Chemotherapy is one of the best known forms of cancer treatment, and while often effective, it can leave behind a number of side effects, like hair loss and nausea. Some who have undergone chemotherapy also have claimed to have felt foggy, forgetful and not as sharp as they were before the treatment. Largely ignored by the medical community in the past, this symptom, which is referred to as “chemo brain,” is finally starting to come to the forefront in medical research.
This week on Take Care, Dr. Michelle Janelsins talks about the research she and others are now conducting on chemo brain. Janelsins is currently an assistant professor in the Department of Surgery, Cancer Control at the University of Rochester School of Medicine, where she got her PhD.
Click 'Read More' to hear our interview with Dr. Janelsins.
Janelsins defines chemo brain as, “a set of problems in domains of memory, concentration, attention, and multi-tasking and processing speed,” that occur during or after chemotherapy treatment. She notes that these problems, if they appear at all, range from mild to severe, and can appear in one or several domains.
While research on the topic is just recently emerging, Janelsins has found that these symptoms are most pronounced during treatment. Sometimes though, the effects can take a long time to wear off.
“There is literature to suggest, even up to twenty years post-treatment, that patients can still be experiencing some of these changes.

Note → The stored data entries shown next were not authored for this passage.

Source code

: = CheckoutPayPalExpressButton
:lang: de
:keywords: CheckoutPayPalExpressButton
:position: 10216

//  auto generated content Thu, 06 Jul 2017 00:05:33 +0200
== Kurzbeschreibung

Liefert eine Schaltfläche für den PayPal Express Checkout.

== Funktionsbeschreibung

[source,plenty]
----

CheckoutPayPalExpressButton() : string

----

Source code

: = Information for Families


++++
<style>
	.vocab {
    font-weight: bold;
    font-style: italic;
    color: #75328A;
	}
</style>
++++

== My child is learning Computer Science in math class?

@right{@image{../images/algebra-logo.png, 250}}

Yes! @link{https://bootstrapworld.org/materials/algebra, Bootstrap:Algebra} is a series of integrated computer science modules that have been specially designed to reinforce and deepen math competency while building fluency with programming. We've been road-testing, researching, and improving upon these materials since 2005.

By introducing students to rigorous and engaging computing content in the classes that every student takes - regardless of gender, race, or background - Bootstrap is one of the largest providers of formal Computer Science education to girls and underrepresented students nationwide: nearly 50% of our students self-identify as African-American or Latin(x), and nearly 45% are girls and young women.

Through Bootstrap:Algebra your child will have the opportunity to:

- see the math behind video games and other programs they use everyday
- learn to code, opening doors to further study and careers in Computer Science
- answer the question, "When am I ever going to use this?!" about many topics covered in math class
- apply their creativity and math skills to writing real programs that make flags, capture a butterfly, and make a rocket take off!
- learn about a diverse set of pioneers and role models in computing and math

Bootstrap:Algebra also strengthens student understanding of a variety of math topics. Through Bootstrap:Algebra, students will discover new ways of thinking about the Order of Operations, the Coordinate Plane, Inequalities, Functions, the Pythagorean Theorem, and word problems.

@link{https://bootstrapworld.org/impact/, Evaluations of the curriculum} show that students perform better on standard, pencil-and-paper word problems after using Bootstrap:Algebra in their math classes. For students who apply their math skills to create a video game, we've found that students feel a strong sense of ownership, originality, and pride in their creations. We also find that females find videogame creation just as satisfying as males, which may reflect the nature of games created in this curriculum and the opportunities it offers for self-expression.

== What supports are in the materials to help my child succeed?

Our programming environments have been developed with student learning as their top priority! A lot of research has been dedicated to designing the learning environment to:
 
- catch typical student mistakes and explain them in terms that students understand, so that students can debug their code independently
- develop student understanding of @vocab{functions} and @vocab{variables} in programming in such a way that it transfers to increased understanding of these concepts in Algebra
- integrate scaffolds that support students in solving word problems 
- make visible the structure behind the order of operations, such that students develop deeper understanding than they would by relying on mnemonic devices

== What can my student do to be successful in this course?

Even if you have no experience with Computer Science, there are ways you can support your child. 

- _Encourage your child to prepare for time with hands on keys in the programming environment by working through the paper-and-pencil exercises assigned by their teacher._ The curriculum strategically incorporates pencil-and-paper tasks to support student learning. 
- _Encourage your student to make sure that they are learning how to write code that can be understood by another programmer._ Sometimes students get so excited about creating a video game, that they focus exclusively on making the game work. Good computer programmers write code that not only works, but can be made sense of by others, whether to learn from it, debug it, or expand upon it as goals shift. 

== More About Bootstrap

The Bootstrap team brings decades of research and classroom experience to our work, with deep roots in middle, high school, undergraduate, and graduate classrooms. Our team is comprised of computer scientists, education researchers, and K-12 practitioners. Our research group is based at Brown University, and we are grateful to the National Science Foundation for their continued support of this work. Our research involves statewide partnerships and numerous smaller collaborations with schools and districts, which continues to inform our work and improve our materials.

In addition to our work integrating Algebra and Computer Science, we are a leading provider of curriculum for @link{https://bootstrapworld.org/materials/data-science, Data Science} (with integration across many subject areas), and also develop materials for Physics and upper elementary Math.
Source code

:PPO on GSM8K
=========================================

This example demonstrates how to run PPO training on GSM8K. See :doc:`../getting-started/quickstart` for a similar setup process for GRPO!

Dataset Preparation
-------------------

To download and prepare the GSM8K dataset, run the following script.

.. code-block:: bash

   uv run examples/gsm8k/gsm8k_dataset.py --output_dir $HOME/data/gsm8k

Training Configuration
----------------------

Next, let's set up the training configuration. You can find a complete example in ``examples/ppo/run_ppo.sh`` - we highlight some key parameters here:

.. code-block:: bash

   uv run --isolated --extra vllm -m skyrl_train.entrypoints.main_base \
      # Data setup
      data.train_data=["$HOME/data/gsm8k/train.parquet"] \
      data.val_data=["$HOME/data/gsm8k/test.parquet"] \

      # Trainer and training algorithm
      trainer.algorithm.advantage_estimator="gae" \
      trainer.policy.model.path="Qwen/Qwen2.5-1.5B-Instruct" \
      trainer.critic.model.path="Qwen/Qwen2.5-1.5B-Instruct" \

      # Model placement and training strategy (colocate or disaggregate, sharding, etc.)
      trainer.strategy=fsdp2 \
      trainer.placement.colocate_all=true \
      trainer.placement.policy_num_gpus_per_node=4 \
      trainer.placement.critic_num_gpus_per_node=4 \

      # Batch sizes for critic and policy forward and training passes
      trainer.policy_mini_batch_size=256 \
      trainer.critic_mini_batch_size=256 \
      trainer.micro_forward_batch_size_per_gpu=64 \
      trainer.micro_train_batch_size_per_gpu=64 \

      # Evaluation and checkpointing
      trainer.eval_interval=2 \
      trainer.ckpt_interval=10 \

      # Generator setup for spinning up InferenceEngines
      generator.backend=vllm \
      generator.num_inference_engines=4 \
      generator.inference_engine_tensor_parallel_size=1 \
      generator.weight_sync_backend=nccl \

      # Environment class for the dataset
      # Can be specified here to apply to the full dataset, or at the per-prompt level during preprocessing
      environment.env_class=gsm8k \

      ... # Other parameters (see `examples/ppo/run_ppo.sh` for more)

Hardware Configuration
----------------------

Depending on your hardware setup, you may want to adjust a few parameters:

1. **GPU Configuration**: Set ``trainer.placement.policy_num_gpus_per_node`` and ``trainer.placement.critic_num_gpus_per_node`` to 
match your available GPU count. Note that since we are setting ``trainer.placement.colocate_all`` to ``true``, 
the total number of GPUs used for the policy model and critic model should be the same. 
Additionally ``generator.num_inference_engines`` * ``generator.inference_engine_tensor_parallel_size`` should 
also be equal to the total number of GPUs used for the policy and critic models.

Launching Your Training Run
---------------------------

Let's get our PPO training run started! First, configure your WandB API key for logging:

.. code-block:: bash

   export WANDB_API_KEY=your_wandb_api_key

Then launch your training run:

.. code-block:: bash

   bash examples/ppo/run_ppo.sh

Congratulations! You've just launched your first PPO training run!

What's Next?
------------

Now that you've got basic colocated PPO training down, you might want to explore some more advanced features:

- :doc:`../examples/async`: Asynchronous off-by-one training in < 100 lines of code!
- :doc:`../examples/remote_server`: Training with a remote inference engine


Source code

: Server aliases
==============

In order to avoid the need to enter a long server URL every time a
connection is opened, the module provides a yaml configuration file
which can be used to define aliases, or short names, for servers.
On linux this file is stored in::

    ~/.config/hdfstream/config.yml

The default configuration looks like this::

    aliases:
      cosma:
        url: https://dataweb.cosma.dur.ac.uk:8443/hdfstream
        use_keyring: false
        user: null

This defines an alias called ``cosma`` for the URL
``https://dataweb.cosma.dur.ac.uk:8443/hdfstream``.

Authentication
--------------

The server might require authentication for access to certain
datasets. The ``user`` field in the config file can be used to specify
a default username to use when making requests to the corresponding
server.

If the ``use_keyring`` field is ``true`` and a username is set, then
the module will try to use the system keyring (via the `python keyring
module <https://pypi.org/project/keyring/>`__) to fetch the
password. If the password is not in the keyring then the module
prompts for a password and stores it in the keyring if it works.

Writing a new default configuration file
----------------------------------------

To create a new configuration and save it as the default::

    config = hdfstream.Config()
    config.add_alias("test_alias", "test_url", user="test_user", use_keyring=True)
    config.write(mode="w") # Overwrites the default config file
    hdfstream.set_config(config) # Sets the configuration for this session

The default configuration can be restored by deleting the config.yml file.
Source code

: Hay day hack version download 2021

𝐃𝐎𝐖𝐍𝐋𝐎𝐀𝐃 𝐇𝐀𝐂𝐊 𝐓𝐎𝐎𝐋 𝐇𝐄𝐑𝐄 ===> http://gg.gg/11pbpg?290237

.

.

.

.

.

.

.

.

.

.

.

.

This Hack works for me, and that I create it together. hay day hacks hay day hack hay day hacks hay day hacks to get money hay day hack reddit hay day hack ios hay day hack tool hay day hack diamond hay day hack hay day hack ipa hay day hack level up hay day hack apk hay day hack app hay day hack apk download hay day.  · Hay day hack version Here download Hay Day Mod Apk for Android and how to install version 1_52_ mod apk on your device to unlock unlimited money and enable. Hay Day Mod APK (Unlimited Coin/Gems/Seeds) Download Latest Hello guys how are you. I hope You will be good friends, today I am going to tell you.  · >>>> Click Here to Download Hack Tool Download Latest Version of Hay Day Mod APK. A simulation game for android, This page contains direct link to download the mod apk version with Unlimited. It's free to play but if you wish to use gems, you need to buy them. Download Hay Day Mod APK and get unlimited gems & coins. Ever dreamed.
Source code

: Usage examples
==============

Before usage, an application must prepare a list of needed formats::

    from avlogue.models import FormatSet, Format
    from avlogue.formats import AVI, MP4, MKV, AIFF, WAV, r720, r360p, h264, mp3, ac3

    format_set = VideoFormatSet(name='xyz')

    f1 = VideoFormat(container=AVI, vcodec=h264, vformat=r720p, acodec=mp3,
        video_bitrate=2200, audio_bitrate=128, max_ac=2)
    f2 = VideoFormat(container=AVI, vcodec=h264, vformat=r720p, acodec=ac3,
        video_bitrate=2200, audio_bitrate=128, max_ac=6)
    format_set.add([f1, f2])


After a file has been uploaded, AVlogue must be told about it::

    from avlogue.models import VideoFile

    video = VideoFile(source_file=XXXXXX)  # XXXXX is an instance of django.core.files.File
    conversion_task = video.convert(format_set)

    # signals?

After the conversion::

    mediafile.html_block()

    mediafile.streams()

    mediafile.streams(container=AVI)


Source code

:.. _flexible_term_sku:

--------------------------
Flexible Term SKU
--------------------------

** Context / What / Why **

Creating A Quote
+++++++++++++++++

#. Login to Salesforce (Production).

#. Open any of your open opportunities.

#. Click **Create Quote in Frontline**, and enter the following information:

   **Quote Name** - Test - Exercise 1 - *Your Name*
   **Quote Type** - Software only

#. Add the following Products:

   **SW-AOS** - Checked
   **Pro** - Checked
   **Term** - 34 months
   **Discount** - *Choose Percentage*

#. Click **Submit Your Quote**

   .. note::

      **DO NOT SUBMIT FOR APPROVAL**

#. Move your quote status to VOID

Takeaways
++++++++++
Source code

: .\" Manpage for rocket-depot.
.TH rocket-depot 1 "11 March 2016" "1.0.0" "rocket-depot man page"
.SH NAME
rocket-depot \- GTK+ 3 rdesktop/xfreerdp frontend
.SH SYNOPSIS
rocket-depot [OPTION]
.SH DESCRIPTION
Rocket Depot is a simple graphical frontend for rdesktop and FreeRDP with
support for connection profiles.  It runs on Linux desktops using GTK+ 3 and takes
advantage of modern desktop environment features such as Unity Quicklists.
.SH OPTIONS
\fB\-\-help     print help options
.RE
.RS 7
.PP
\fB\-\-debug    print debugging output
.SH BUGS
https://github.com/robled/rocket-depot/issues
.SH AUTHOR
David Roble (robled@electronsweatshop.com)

So the data on the long-term effects is still really growing, but I think it does appear that a subset of survivors do have some long term difficulties,” says Janelsins.
While chemo brain has been an issue since chemotherapy treatment was first offered, Janelsins suggests it wasn’t until the mid-1990s that systematic scientific research on it actually began. “We’re really starting to appreciate that this is a true phenomenon and that a subset of patients are having some cognitive change,” she says.
Studies of chemo brain often combine both objective neuropsychological tests and patient reports in hopes of finding a relationship between the two. “I think that as we do this type of research with this combined assessment with objective and patient report measures that we’re really starting to understand and characterize this phenomenon,” she says.
Janelsins is currently leading a nationwide study on chemo brain that is being sponsored by the National Cancer Institute. Based out of the University of Rochester Cancer Center, its studying 1,200 participants to “clarify the findings of some of the other studies that have been done to really understand the prevalence and trajectory of cognitive change.” While it’s focusing on patients with breast cancer and lymphoma, Janelsins hopes the results will benefit anyone undergoing chemotherapy for any kind of cancer.
The goal of the study, according to Janelsins, “is to really understand which treatments appear to be most responsible for these cognitive changes, to better understand who might be most likely to develop these cognitive changes, and really to hopefully develop some successful interventions that patients can utilize to help or prevent these changes from occurring.”
In the end, the results will hopefully cause changes in chemotherapy that won’t “interfere with quality of life or treatment adherence.” With cancer treatment already difficult enough for a person to undergo, Janelsins hopes that her research on chemo brain can help eliminate one more side effect of it.